[Stored data]
------

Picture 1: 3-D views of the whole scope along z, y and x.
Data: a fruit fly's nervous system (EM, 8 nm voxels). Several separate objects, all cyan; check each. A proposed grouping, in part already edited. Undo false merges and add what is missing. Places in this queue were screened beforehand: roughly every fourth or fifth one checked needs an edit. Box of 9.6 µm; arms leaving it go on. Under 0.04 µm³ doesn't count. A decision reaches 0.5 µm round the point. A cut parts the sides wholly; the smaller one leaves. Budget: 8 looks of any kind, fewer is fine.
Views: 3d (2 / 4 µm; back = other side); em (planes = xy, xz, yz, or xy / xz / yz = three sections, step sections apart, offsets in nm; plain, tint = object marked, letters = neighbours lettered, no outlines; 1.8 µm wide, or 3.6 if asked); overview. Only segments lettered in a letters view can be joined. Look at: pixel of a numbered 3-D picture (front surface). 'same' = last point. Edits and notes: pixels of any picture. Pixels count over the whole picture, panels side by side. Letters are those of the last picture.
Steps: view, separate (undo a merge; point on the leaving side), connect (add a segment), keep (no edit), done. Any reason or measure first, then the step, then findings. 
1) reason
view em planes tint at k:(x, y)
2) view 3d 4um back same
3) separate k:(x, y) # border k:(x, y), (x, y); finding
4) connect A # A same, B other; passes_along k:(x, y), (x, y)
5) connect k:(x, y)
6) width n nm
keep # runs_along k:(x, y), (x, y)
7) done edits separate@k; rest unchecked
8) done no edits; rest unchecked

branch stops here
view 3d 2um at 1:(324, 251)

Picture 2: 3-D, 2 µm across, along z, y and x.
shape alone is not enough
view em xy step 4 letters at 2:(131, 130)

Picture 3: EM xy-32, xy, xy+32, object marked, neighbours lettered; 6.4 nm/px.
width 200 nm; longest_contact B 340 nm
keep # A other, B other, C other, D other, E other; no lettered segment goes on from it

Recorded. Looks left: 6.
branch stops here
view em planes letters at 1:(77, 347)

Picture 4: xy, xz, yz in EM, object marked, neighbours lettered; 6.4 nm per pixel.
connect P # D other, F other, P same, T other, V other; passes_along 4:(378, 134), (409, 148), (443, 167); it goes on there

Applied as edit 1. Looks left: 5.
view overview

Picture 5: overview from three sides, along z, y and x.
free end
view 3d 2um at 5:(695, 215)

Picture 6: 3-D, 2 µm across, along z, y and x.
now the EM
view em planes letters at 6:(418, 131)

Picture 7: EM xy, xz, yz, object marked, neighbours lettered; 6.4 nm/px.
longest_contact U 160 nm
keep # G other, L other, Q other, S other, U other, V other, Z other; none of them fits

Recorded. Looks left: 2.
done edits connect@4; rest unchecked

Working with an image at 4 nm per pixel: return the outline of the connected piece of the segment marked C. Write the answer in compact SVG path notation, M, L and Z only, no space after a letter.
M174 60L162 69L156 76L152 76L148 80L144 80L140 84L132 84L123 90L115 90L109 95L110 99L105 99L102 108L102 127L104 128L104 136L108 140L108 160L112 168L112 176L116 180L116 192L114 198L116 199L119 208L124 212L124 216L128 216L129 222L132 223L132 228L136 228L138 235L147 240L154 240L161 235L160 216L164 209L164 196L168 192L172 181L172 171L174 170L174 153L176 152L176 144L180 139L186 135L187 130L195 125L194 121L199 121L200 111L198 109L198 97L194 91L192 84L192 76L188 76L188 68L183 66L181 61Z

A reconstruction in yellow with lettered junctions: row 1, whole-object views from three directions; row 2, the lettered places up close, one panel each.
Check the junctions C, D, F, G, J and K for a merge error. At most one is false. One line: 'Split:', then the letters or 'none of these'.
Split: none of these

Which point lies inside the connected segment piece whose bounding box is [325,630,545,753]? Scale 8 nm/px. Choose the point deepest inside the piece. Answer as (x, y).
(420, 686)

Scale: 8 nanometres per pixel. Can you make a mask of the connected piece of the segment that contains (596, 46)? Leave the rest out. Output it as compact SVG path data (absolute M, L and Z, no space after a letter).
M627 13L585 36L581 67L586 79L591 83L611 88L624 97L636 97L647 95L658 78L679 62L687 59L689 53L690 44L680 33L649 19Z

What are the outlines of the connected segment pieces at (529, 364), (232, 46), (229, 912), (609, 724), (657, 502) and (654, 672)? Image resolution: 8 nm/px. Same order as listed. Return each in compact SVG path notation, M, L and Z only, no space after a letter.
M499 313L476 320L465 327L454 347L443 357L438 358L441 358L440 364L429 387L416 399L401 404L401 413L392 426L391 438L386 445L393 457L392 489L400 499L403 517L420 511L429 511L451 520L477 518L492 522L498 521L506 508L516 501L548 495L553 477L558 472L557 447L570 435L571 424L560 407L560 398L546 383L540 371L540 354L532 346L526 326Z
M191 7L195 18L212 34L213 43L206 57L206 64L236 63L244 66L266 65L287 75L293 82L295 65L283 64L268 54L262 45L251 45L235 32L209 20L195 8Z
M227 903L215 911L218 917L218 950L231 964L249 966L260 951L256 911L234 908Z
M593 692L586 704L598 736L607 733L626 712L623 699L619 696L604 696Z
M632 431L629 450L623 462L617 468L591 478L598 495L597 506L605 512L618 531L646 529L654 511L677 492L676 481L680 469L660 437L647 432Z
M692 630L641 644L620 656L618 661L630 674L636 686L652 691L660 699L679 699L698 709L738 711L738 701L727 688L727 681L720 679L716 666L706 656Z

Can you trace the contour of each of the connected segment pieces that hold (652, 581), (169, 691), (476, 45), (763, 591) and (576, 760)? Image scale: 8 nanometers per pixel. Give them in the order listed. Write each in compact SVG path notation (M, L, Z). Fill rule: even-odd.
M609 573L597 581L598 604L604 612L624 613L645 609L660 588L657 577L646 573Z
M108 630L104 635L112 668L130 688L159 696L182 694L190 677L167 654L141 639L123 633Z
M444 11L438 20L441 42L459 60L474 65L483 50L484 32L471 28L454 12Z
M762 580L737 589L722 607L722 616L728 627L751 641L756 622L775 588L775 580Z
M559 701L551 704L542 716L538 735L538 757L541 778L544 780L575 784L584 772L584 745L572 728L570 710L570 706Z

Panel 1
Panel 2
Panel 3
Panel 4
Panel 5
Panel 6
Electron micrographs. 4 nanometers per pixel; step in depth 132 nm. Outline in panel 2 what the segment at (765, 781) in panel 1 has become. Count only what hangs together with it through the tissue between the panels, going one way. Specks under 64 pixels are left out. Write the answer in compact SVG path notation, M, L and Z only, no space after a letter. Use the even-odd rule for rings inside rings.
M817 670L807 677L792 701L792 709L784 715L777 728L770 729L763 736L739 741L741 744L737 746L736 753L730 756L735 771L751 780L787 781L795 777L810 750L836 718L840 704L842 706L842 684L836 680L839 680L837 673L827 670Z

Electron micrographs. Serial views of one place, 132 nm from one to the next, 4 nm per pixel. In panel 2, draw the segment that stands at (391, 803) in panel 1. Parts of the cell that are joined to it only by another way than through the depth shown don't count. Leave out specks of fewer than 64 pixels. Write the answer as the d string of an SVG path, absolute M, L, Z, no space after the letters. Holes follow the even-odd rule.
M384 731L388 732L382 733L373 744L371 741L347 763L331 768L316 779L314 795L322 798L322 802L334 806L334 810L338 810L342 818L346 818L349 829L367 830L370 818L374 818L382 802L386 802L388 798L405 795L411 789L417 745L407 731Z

------

• Work item
All the entries are to be set down exactly as they appear.

• Exercise solution
Picture 1: 3-D views of the whole scope along z, y and x.
Data: a fruit fly's nervous system (EM, 8 nm voxels). Several separate objects, all cyan; check each. A proposed grouping, in part already edited. Undo false merges and add what is missing. Places in this queue were screened beforehand: roughly every fourth or fifth one checked needs an edit. Box of 9.6 µm; arms leaving it go on. Under 0.04 µm³ doesn't count. A decision reaches 0.5 µm round the point. A cut parts the sides wholly; the smaller one leaves. Budget: 8 looks of any kind, fewer is fine.
Views: 3d (2 / 4 µm; back = other side); em (planes = xy, xz, yz, or xy / xz / yz = three sections, step sections apart, offsets in nm; plain, tint = object marked, letters = neighbours lettered, no outlines; 1.8 µm wide, or 3.6 if asked); overview. Only segments lettered in a letters view can be joined. Look at: pixel of a numbered 3-D picture (front surface). 'same' = last point. Edits and notes: pixels of any picture. Pixels count over the whole picture, panels side by side. Letters are those of the last picture.
Steps: view, separate (undo a merge; point on the leaving side), connect (add a segment), keep (no edit), done. Any reason or measure first, then the step, then findings. 
1) reason
view em planes tint at k:(x, y)
2) view 3d 4um back same
3) separate k:(x, y) # border k:(x, y), (x, y); finding
4) connect A # A same, B other; passes_along k:(x, y), (x, y)
5) connect k:(x, y)
6) width n nm
keep # runs_along k:(x, y), (x, y)
7) done edits separate@k; rest unchecked
8) done no edits; rest unchecked

branch stops here
view 3d 2um at 1:(324, 251)

Picture 2: 3-D, 2 µm across, along z, y and x.
shape alone is not enough
view em xy step 4 letters at 2:(131, 130)

Picture 3: EM xy-32, xy, xy+32, object marked, neighbours lettered; 6.4 nm/px.
width 200 nm; longest_contact B 340 nm
keep # A other, B other, C other, D other, E other; no lettered segment goes on from it

Recorded. Looks left: 6.
branch stops here
view em planes letters at 1:(77, 347)

Picture 4: xy, xz, yz in EM, object marked, neighbours lettered; 6.4 nm per pixel.
connect P # D other, F other, P same, T other, V other; passes_along 4:(378, 134), (409, 148), (443, 167); it goes on there

Applied as edit 1. Looks left: 5.
view overview

Picture 5: overview from three sides, along z, y and x.
free end
view 3d 2um at 5:(695, 215)

Picture 6: 3-D, 2 µm across, along z, y and x.
now the EM
view em planes letters at 6:(418, 131)

Picture 7: EM xy, xz, yz, object marked, neighbours lettered; 6.4 nm/px.
longest_contact U 160 nm
keep # G other, L other, Q other, S other, U other, V other, Z other; none of them fits

Recorded. Looks left: 2.
done edits connect@4; rest unchecked

Working with an image at 4 nm per pixel: return the outline of the connected piece of the segment marked C. Write the answer in compact SVG path notation, M, L and Z only, no space after a letter.
M174 60L162 69L156 76L152 76L148 80L144 80L140 84L132 84L123 90L115 90L109 95L110 99L105 99L102 108L102 127L104 128L104 136L108 140L108 160L112 168L112 176L116 180L116 192L114 198L116 199L119 208L124 212L124 216L128 216L129 222L132 223L132 228L136 228L138 235L147 240L154 240L161 235L160 216L164 209L164 196L168 192L172 181L172 171L174 170L174 153L176 152L176 144L180 139L186 135L187 130L195 125L194 121L199 121L200 111L198 109L198 97L194 91L192 84L192 76L188 76L188 68L183 66L181 61Z

A reconstruction in yellow with lettered junctions: row 1, whole-object views from three directions; row 2, the lettered places up close, one panel each.
Check the junctions C, D, F, G, J and K for a merge error. At most one is false. One line: 'Split:', then the letters or 'none of these'.
Split: none of these

Which point lies inside the connected segment piece whose bounding box is [325,630,545,753]? Scale 8 nm/px. Choose the point deepest inside the piece. Answer as (x, y).
(420, 686)

Scale: 8 nanometres per pixel. Can you make a mask of the connected piece of the segment that contains (596, 46)? Leave the rest out. Output it as compact SVG path data (absolute M, L and Z, no space after a letter).
M627 13L585 36L581 67L586 79L591 83L611 88L624 97L636 97L647 95L658 78L679 62L687 59L689 53L690 44L680 33L649 19Z

What are the outlines of the connected segment pieces at (529, 364), (232, 46), (229, 912), (609, 724), (657, 502) and (654, 672)? Image resolution: 8 nm/px. Same order as listed. Return each in compact SVG path notation, M, L and Z only, no space after a letter.
M499 313L476 320L465 327L454 347L443 357L438 358L441 358L440 364L429 387L416 399L401 404L401 413L392 426L391 438L386 445L393 457L392 489L400 499L403 517L420 511L429 511L451 520L477 518L492 522L498 521L506 508L516 501L548 495L553 477L558 472L557 447L570 435L571 424L560 407L560 398L546 383L540 371L540 354L532 346L526 326Z
M191 7L195 18L212 34L213 43L206 57L206 64L236 63L244 66L266 65L287 75L293 82L295 65L283 64L268 54L262 45L251 45L235 32L209 20L195 8Z
M227 903L215 911L218 917L218 950L231 964L249 966L260 951L256 911L234 908Z
M593 692L586 704L598 736L607 733L626 712L623 699L619 696L604 696Z
M632 431L629 450L623 462L617 468L591 478L598 495L597 506L605 512L618 531L646 529L654 511L677 492L676 481L680 469L660 437L647 432Z
M692 630L641 644L620 656L618 661L630 674L636 686L652 691L660 699L679 699L698 709L738 711L738 701L727 688L727 681L720 679L716 666L706 656Z

Can you trace the contour of each of the connected segment pieces that hold (652, 581), (169, 691), (476, 45), (763, 591) and (576, 760)? Image scale: 8 nanometers per pixel. Give them in the order listed. Write each in compact SVG path notation (M, L, Z). Fill rule: even-odd.
M609 573L597 581L598 604L604 612L624 613L645 609L660 588L657 577L646 573Z
M108 630L104 635L112 668L130 688L159 696L182 694L190 677L167 654L141 639L123 633Z
M444 11L438 20L441 42L459 60L474 65L483 50L484 32L471 28L454 12Z
M762 580L737 589L722 607L722 616L728 627L751 641L756 622L775 588L775 580Z
M559 701L551 704L542 716L538 735L538 757L541 778L544 780L575 784L584 772L584 745L572 728L570 710L570 706Z

Panel 1
Panel 2
Panel 3
Panel 4
Panel 5
Panel 6
Electron micrographs. 4 nanometers per pixel; step in depth 132 nm. Outline in panel 2 what the segment at (765, 781) in panel 1 has become. Count only what hangs together with it through the tissue between the panels, going one way. Specks under 64 pixels are left out. Write the answer in compact SVG path notation, M, L and Z only, no space after a letter. Use the even-odd rule for rings inside rings.
M817 670L807 677L792 701L792 709L784 715L777 728L770 729L763 736L739 741L741 744L737 746L736 753L730 756L735 771L751 780L787 781L795 777L810 750L836 718L840 704L842 706L842 684L836 680L839 680L837 673L827 670Z

Electron micrographs. Serial views of one place, 132 nm from one to the next, 4 nm per pixel. In panel 2, draw the segment that stands at (391, 803) in panel 1. Parts of the cell that are joined to it only by another way than through the depth shown don't count. Leave out specks of fewer than 64 pixels. Write the answer as the d string of an SVG path, absolute M, L, Z, no space after the letters. Holes follow the even-odd rule.
M384 731L388 732L382 733L373 744L371 741L347 763L331 768L316 779L314 795L322 798L322 802L334 806L334 810L338 810L342 818L346 818L349 829L367 830L370 818L374 818L382 802L386 802L388 798L405 795L411 789L417 745L407 731Z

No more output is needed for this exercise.